Interestingly, further experimentation showed that cells infected with FoxG1 and Brn2 alone could generate a Sox2-EGFP+ population that was capable of differentiating into oligodendrocyte-like cells in vitro and also in vivo in experimental Shiverer mice. In these animals, the iNPC-derived oligodendrocytes behaved similarly to oligodendrocytes derived from endogenous neural progenitor cells, and appropriately myelinating axons of the developing brain. Transduction of FoxG1 and Bm2 alone was also enough to produce iNPCs capable of differentiating into astrocytes. However, further in vitro studies and electrophysiological tests demonstrated that Sox2 was an absolute requirement for the differentiation of iNPCs into mature neurons under standard conditions.

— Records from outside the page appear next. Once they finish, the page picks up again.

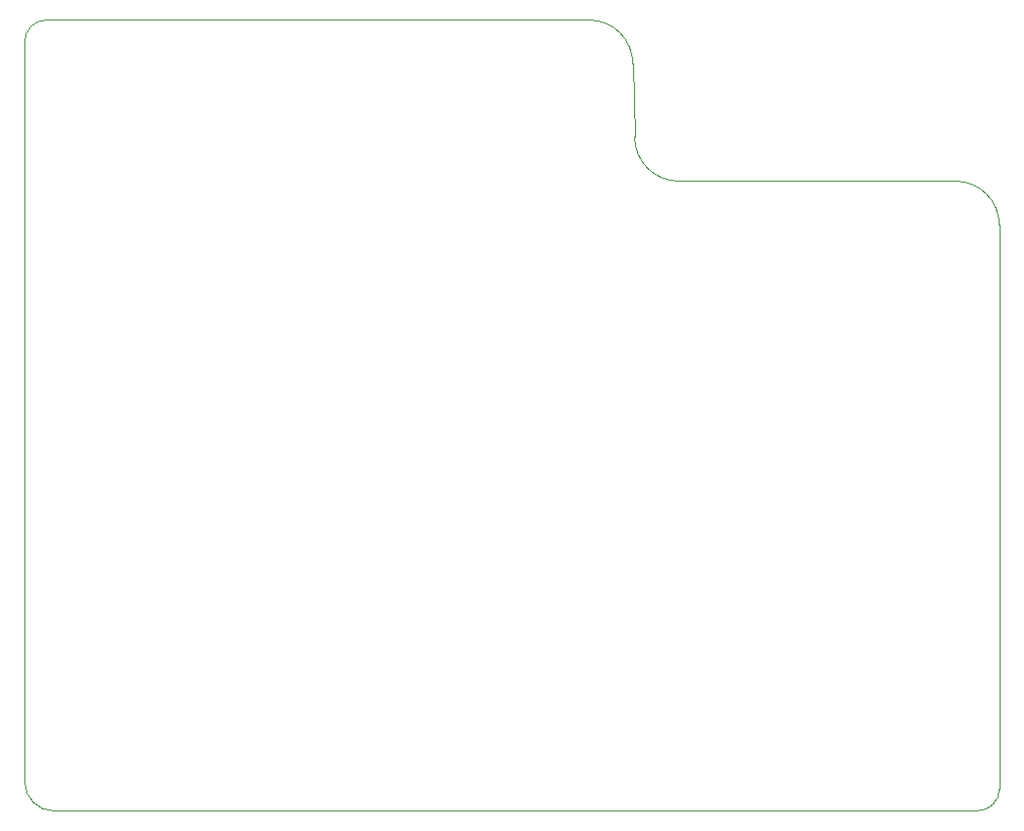
<source format=gbr>
%TF.GenerationSoftware,KiCad,Pcbnew,9.0.0*%
%TF.CreationDate,2025-03-28T21:12:20-05:00*%
%TF.ProjectId,ws-control-board,77732d63-6f6e-4747-926f-6c2d626f6172,rev?*%
%TF.SameCoordinates,Original*%
%TF.FileFunction,Profile,NP*%
%FSLAX46Y46*%
G04 Gerber Fmt 4.6, Leading zero omitted, Abs format (unit mm)*
G04 Created by KiCad (PCBNEW 9.0.0) date 2025-03-28 21:12:20*
%MOMM*%
%LPD*%
G01*
G04 APERTURE LIST*
%TA.AperFunction,Profile*%
%ADD10C,0.050000*%
%TD*%
G04 APERTURE END LIST*
D10*
X103505000Y-57785000D02*
G75*
G02*
X105410000Y-55880000I1905000J0D01*
G01*
X184150000Y-69850000D02*
X160174100Y-69850000D01*
X156210000Y-59690000D02*
X156364077Y-66040000D01*
X106045000Y-124460000D02*
X186055000Y-124460000D01*
X152400000Y-55880000D02*
G75*
G02*
X156210000Y-59690000I0J-3810000D01*
G01*
X152400000Y-55880000D02*
X105410000Y-55880000D01*
X160174077Y-69850000D02*
G75*
G02*
X156364100Y-66040000I23J3810000D01*
G01*
X187960000Y-122555000D02*
X187960000Y-73660000D01*
X106045000Y-124460000D02*
G75*
G02*
X103505000Y-121920000I0J2540000D01*
G01*
X184150000Y-69850000D02*
G75*
G02*
X187960000Y-73660000I0J-3810000D01*
G01*
X103505000Y-57785000D02*
X103505000Y-121920000D01*
X187960000Y-122555000D02*
G75*
G02*
X186055000Y-124460000I-1905000J0D01*
G01*
M02*

</source>
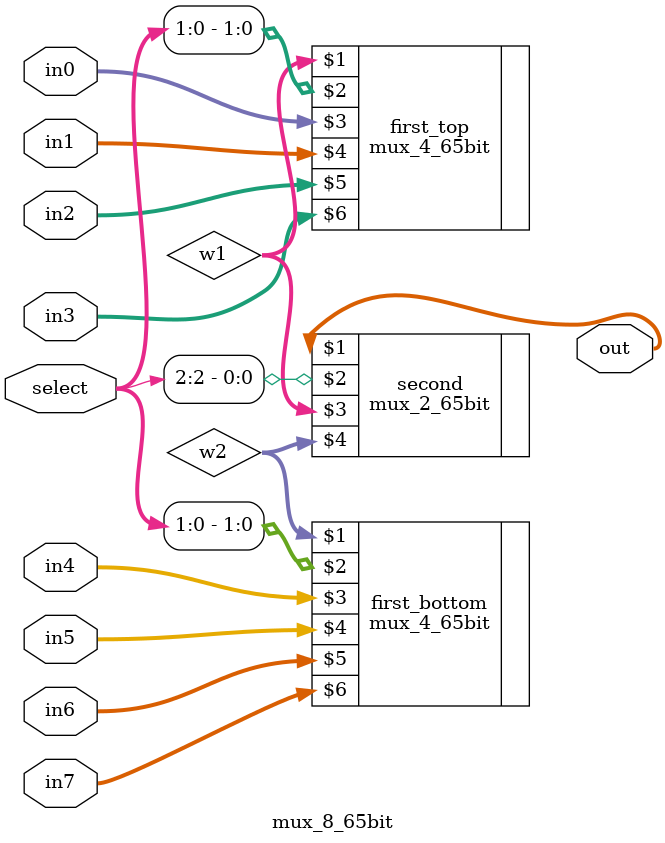
<source format=v>
module mux_8_65bit(out, select, in0, in1, in2, in3, in4, in5, in6, in7);
	
	input [2:0] select;
	input [64:0] in0, in1, in2, in3, in4, in5, in6, in7;
	output [64:0] out;
	wire [64:0] w1, w2;
	
	mux_4_65bit first_top(w1, select[1:0], in0, in1, in2, in3);
	mux_4_65bit first_bottom(w2, select[1:0], in4, in5, in6, in7);
	mux_2_65bit second(out, select[2], w1, w2);
	
endmodule
	
	
	

</source>
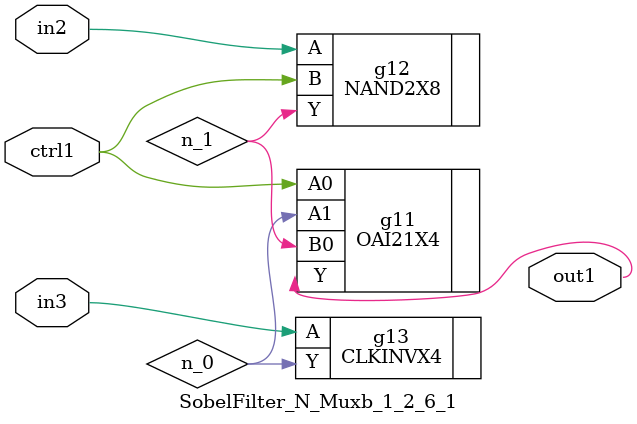
<source format=v>
`timescale 1ps / 1ps


module SobelFilter_N_Muxb_1_2_6_1(in3, in2, ctrl1, out1);
  input in3, in2, ctrl1;
  output out1;
  wire in3, in2, ctrl1;
  wire out1;
  wire n_0, n_1;
  OAI21X4 g11(.A0 (ctrl1), .A1 (n_0), .B0 (n_1), .Y (out1));
  NAND2X8 g12(.A (in2), .B (ctrl1), .Y (n_1));
  CLKINVX4 g13(.A (in3), .Y (n_0));
endmodule



</source>
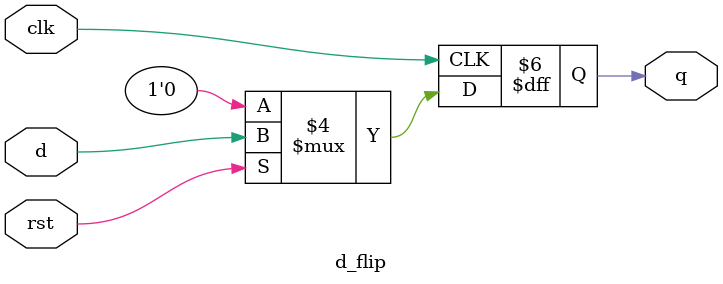
<source format=v>
module d_flip (input d,clk,rst,output reg q);
  always @(posedge clk)begin
    if(!rst)
      q<=0;
    else
      q<=d;
  end
endmodule
  

</source>
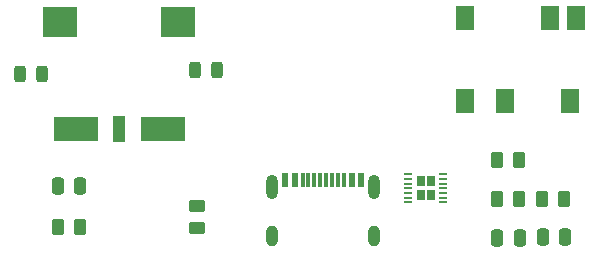
<source format=gbr>
%TF.GenerationSoftware,KiCad,Pcbnew,7.0.7*%
%TF.CreationDate,2024-01-23T19:19:34-06:00*%
%TF.ProjectId,Md-rev-1,4d642d72-6576-42d3-912e-6b696361645f,rev?*%
%TF.SameCoordinates,Original*%
%TF.FileFunction,Paste,Top*%
%TF.FilePolarity,Positive*%
%FSLAX46Y46*%
G04 Gerber Fmt 4.6, Leading zero omitted, Abs format (unit mm)*
G04 Created by KiCad (PCBNEW 7.0.7) date 2024-01-23 19:19:34*
%MOMM*%
%LPD*%
G01*
G04 APERTURE LIST*
G04 Aperture macros list*
%AMRoundRect*
0 Rectangle with rounded corners*
0 $1 Rounding radius*
0 $2 $3 $4 $5 $6 $7 $8 $9 X,Y pos of 4 corners*
0 Add a 4 corners polygon primitive as box body*
4,1,4,$2,$3,$4,$5,$6,$7,$8,$9,$2,$3,0*
0 Add four circle primitives for the rounded corners*
1,1,$1+$1,$2,$3*
1,1,$1+$1,$4,$5*
1,1,$1+$1,$6,$7*
1,1,$1+$1,$8,$9*
0 Add four rect primitives between the rounded corners*
20,1,$1+$1,$2,$3,$4,$5,0*
20,1,$1+$1,$4,$5,$6,$7,0*
20,1,$1+$1,$6,$7,$8,$9,0*
20,1,$1+$1,$8,$9,$2,$3,0*%
G04 Aperture macros list end*
%ADD10RoundRect,0.250000X-0.250000X-0.475000X0.250000X-0.475000X0.250000X0.475000X-0.250000X0.475000X0*%
%ADD11RoundRect,0.250000X0.450000X-0.262500X0.450000X0.262500X-0.450000X0.262500X-0.450000X-0.262500X0*%
%ADD12RoundRect,0.243750X0.243750X0.456250X-0.243750X0.456250X-0.243750X-0.456250X0.243750X-0.456250X0*%
%ADD13RoundRect,0.250000X0.262500X0.450000X-0.262500X0.450000X-0.262500X-0.450000X0.262500X-0.450000X0*%
%ADD14R,1.500000X2.000000*%
%ADD15RoundRect,0.250000X0.250000X0.475000X-0.250000X0.475000X-0.250000X-0.475000X0.250000X-0.475000X0*%
%ADD16R,0.700000X0.970000*%
%ADD17R,0.700000X0.250000*%
%ADD18R,3.810000X2.030000*%
%ADD19R,1.020000X2.290000*%
%ADD20R,3.000000X2.500000*%
%ADD21RoundRect,0.243750X-0.243750X-0.456250X0.243750X-0.456250X0.243750X0.456250X-0.243750X0.456250X0*%
%ADD22R,0.600000X1.150000*%
%ADD23R,0.300000X1.150000*%
%ADD24O,1.000000X2.100000*%
%ADD25O,1.000000X1.800000*%
G04 APERTURE END LIST*
D10*
%TO.C,C1*%
X134440000Y-120070000D03*
X136340000Y-120070000D03*
%TD*%
D11*
%TO.C,R4*%
X146210000Y-123572500D03*
X146210000Y-121747500D03*
%TD*%
D12*
%TO.C,D2*%
X147907500Y-110230000D03*
X146032500Y-110230000D03*
%TD*%
D13*
%TO.C,R3*%
X136302500Y-123520000D03*
X134477500Y-123520000D03*
%TD*%
D14*
%TO.C,J2*%
X168940000Y-112820000D03*
X168940000Y-105820000D03*
X172340000Y-112820000D03*
X176140000Y-105820000D03*
X178340000Y-105820000D03*
X177840000Y-112820000D03*
%TD*%
D15*
%TO.C,C5*%
X177415000Y-124370000D03*
X175515000Y-124370000D03*
%TD*%
D13*
%TO.C,R8*%
X177287500Y-121120000D03*
X175462500Y-121120000D03*
%TD*%
D16*
%TO.C,U2*%
X165150000Y-119642500D03*
X165150000Y-120817500D03*
X166045000Y-119642500D03*
X166045000Y-120817500D03*
D17*
X164120000Y-119030000D03*
X164120000Y-119430000D03*
X164120000Y-119830000D03*
X164120000Y-120230000D03*
X164120000Y-120630000D03*
X164120000Y-121030000D03*
X164120000Y-121430000D03*
X167070000Y-121430000D03*
X167070000Y-121030000D03*
X167070000Y-120630000D03*
X167070000Y-120230000D03*
X167070000Y-119830000D03*
X167070000Y-119430000D03*
X167070000Y-119030000D03*
%TD*%
D18*
%TO.C,S1*%
X143325000Y-115245000D03*
D19*
X139640000Y-115245000D03*
D18*
X135955000Y-115245000D03*
D20*
X144640000Y-106175000D03*
X134640000Y-106175000D03*
%TD*%
D21*
%TO.C,D1*%
X131242500Y-110560000D03*
X133117500Y-110560000D03*
%TD*%
D10*
%TO.C,C6*%
X171665000Y-124400000D03*
X173565000Y-124400000D03*
%TD*%
D22*
%TO.C,J1*%
X153710000Y-119545000D03*
X154510000Y-119545000D03*
D23*
X155660000Y-119545000D03*
X156660000Y-119545000D03*
X157160000Y-119545000D03*
X158160000Y-119545000D03*
D22*
X159310000Y-119545000D03*
X160110000Y-119545000D03*
X160110000Y-119545000D03*
X159310000Y-119545000D03*
D23*
X158660000Y-119545000D03*
X157660000Y-119545000D03*
X156160000Y-119545000D03*
X155160000Y-119545000D03*
D22*
X154510000Y-119545000D03*
X153710000Y-119545000D03*
D24*
X152590000Y-120120000D03*
D25*
X152590000Y-124300000D03*
D24*
X161230000Y-120120000D03*
D25*
X161230000Y-124300000D03*
%TD*%
D13*
%TO.C,R6*%
X173457500Y-117870000D03*
X171632500Y-117870000D03*
%TD*%
%TO.C,R7*%
X173467500Y-121100000D03*
X171642500Y-121100000D03*
%TD*%
M02*

</source>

The ability to trigger fibroblasts to generate iNPCs that subsequently differentiate into neurons could have advantages over the direct conversion of fibroblasts into post-mitotic neuronal or glial cells, the Stanford team states. The ability of iNPCs to self-renew and expand over many passages will facilitate applications requiring large numbers of cells, such as drug screening or cell-transplantation therapies. This route also allows the generation of clonal populations that should lead to homogeneous populations of cells that can be more easily characterized than those from conversion of mixed fibroblasts. And, they remark, “unlike iPS cell or transient dedifferentiation, no overt oncogenes, such as c-Myc, or any other specific pluripotency factors are required to produce iNPCs.”